INSTRUCTIONS FOR THE TASK —
Format the lines of the records below as a numbered list, skipping blank lines and leaving out the pictures.
==========
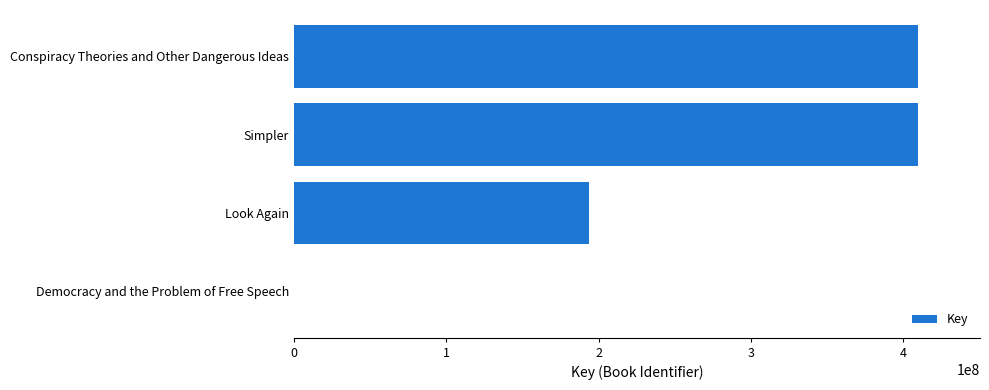

The value at Conspiracy Theories and Other Dangerous Ideas is 409373394. True or false?

True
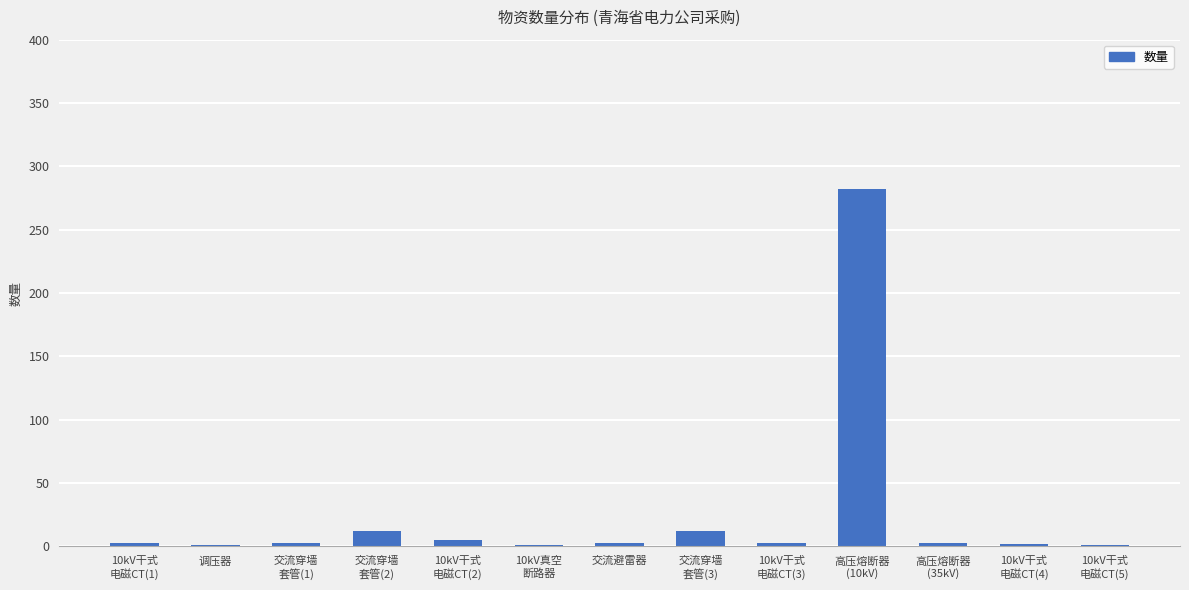

What is the sum of all values?

331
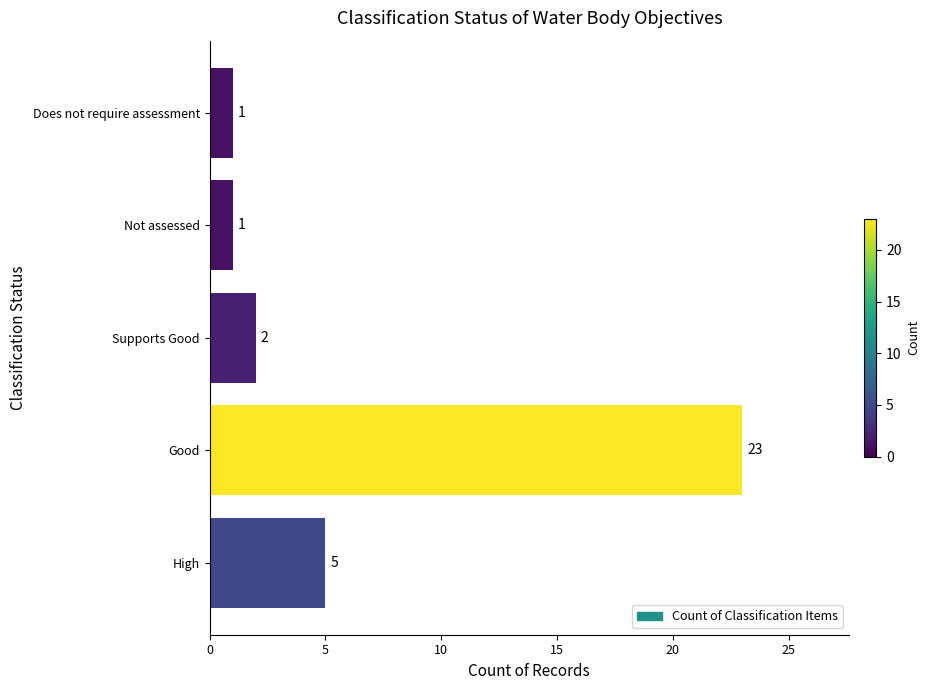

What is the average value?

6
==========
TASK OUTPUT —
1. The value at Conspiracy Theories and Other Dangerous Ideas is 409373394. True or false?
2. True
3. What is the sum of all values?
4. 331
5. What is the average value?
6. 6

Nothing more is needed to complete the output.